Öte yandan uygulamada iş iade davaların aylarca sürdüğü, bazen birkaç yılda sona erdiği görülmektedir. Bu durumda işe iade davası açan işçinin bu süre zarfında başka bir iş yerinde çalışıp çalışamayacağı söz konusu olmaktadır.
İş kanunu ve ilgili mevzuatta işe iade davası sürecindeki işçinin başka bir iş yerinde çalışmasının bir önemi bulunmamaktadır. Yargıtay 9. Hukuk Dairesinin 2007 tarihli, 27673 numaralı kararında bu konuya ilişkin kararı mevcuttur. Yargıtay aşağıdaki hükme varmıştır;
‘’Özet: 4857 sayılı İş Kanunu’nun 21/1 maddesine göre, feshin geçersizliğine karar verilmesi halinde işçinin başvurusu üzerine işveren bir ay içinde işe başlatmadığı takdirde iççiye en az dört, en çok sekiz aylık ücret tutarında tazminat ödemekle yükümlü olur. Aynı maddenin 3. fıkrası uyarınca da, kararın kesinleşmesine kadar en çok dört aya kadar doğmuş bulunan ücret ve diğer hakların ödeneceği belirtilmiştir. Görüldüğü gibi gerek işe başlatmama tazminatının belirlenmesi ve gerekse boşta geçen süre ücret ve diğer hakların ödenmesi, işe başlatmama ve başvuru şartlarına bağlanmıştır. İşçinin yargılama sırasında yada boşta geçen süre içerisinde başka bir işyerinde çalışması, bu tazminat ve boşta geçen süre ücret alacağını hiçbir şekilde etkilememektedir.’’
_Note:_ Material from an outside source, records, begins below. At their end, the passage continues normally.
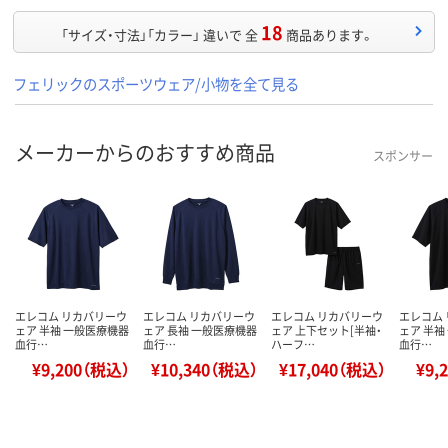
18
「サイズ・寸法」「カラー」 違いで 全
商品あります。
フェリックのスポーツウェア/小物を全て見る
メーカーからのおすすめ商品
スポンサー
エレコム リカバリーウ
エレコム リカバリーウ
エレコム リカバリーウ
エレコム
ェア 半袖 一般医療機器
ェア 長袖 一般医療機器
ェア 上下セット[半袖・
ェア 半袖
血行…
血行…
ハーフ…
血行…
¥9,200（税込）
¥10,340（税込）
¥17,040（税込）
¥9,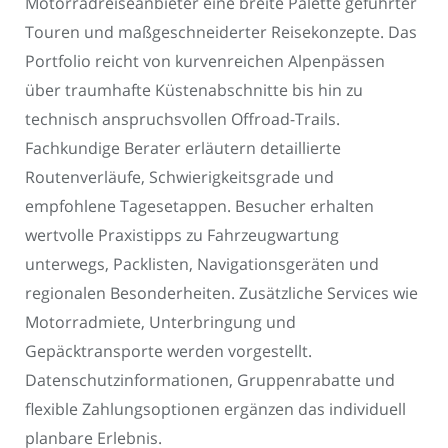
Motorradreiseanbieter eine breite Palette geführter
Touren und maßgeschneiderter Reisekonzepte. Das
Portfolio reicht von kurvenreichen Alpenpässen
über traumhafte Küstenabschnitte bis hin zu
technisch anspruchsvollen Offroad-Trails.
Fachkundige Berater erläutern detaillierte
Routenverläufe, Schwierigkeitsgrade und
empfohlene Tagesetappen. Besucher erhalten
wertvolle Praxistipps zu Fahrzeugwartung
unterwegs, Packlisten, Navigationsgeräten und
regionalen Besonderheiten. Zusätzliche Services wie
Motorradmiete, Unterbringung und
Gepäcktransporte werden vorgestellt.
Datenschutzinformationen, Gruppenrabatte und
flexible Zahlungsoptionen ergänzen das individuell
planbare Erlebnis.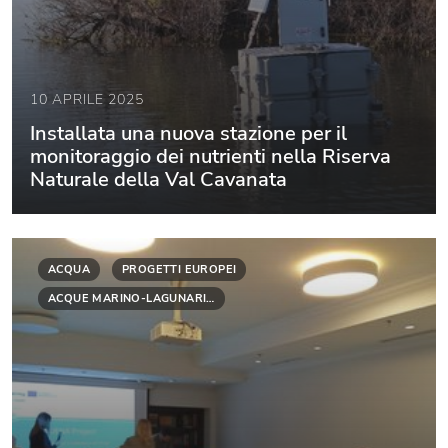
10 APRILE 2025
Installata una nuova stazione per il
monitoraggio dei nutrienti nella Riserva
Naturale della Val Cavanata
ACQUA
PROGETTI EUROPEI
ACQUE MARINO-LAGUNARI…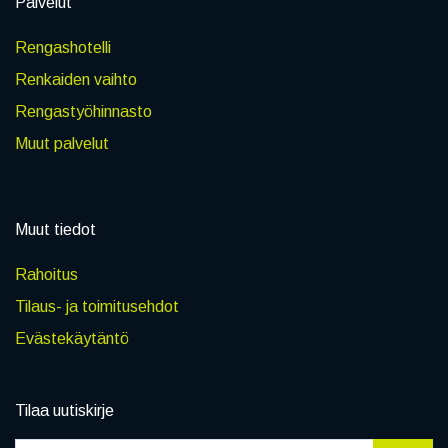
Palvelut
Rengashotelli
Renkaiden vaihto
Rengastyöhinnasto
Muut palvelut
Muut tiedot
Rahoitus
Tilaus- ja toimitusehdot
Evästekäytäntö
Tilaa uutiskirje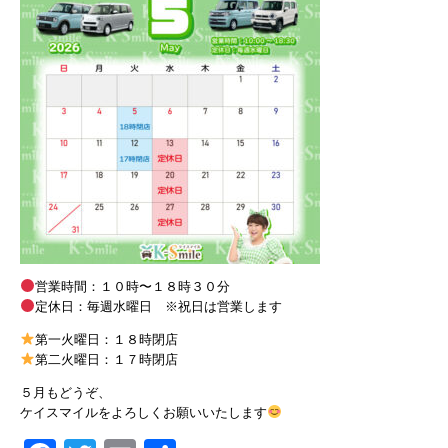
営業時間：１０時〜１８時３０分
定休日：毎週水曜日 ※祝日は営業します
第一火曜日：１８時閉店
第二火曜日：１７時閉店
５月もどうぞ、
ケイスマイルをよろしくお願いいたします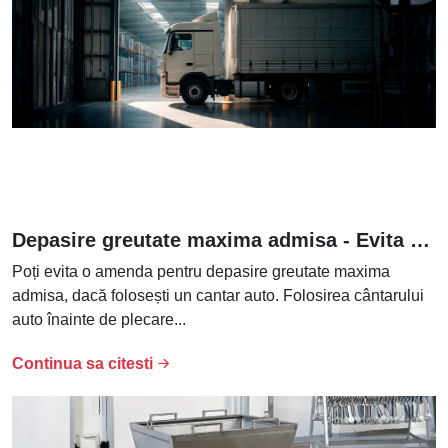
Depasire greutate maxima admisa - Evita amenda cu un cantar auto!
Poți evita o amenda pentru depasire greutate maxima
admisa, dacă folosești un cantar auto. Folosirea cântarului
auto înainte de plecare...
Continua sa citesti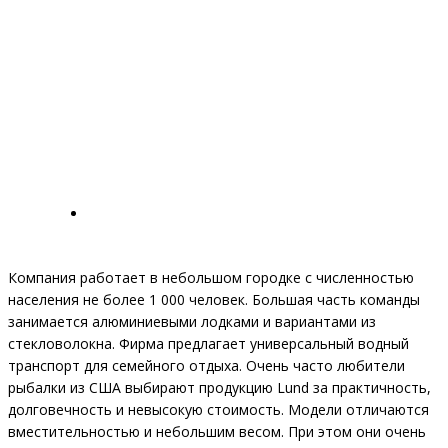
Компания работает в небольшом городке с численностью
населения не более 1 000 человек. Большая часть команды
занимается алюминиевыми лодками и вариантами из
стекловолокна. Фирма предлагает универсальный водный
транспорт для семейного отдыха. Очень часто любители
рыбалки из США выбирают продукцию Lund за практичность,
долговечность и невысокую стоимость. Модели отличаются
вместительностью и небольшим весом. При этом они очень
Yani işçinin boşta geçen süre içerisinde işe başlaması, işe başlatmama tazminatı ve boşta geçen süre ücretinin daha az miktarda belirlenmesine sebep olmamaktadır. Görüldüğü üzere Yargıtay, işçinin dava sürecinde ya da boşta geçen süre içerisinde başka bir iş yerinde çalışmasının, bu tazminat ve boşta geçen süre ücret alacağını hiçbir şekilde etkilemeyeceğine hükmetmiştir.
İşçi işe iade davası açtıktan sonra boşta kalmayıp da başka bir işte çalışabilir. Bu durum, işçiye ödenecek işe başlatmama tazminatı ve boşta geçen süre ücretinin daha az miktarda belirlenmesini gerektirmez. İşçi bu sürede çalışsa da çalışmasa da, işe iade davasına dair kararın kesinleşmesine kadar en fazla 4 aya kadar ücret ve diğer hakların ödenmesi gerekir.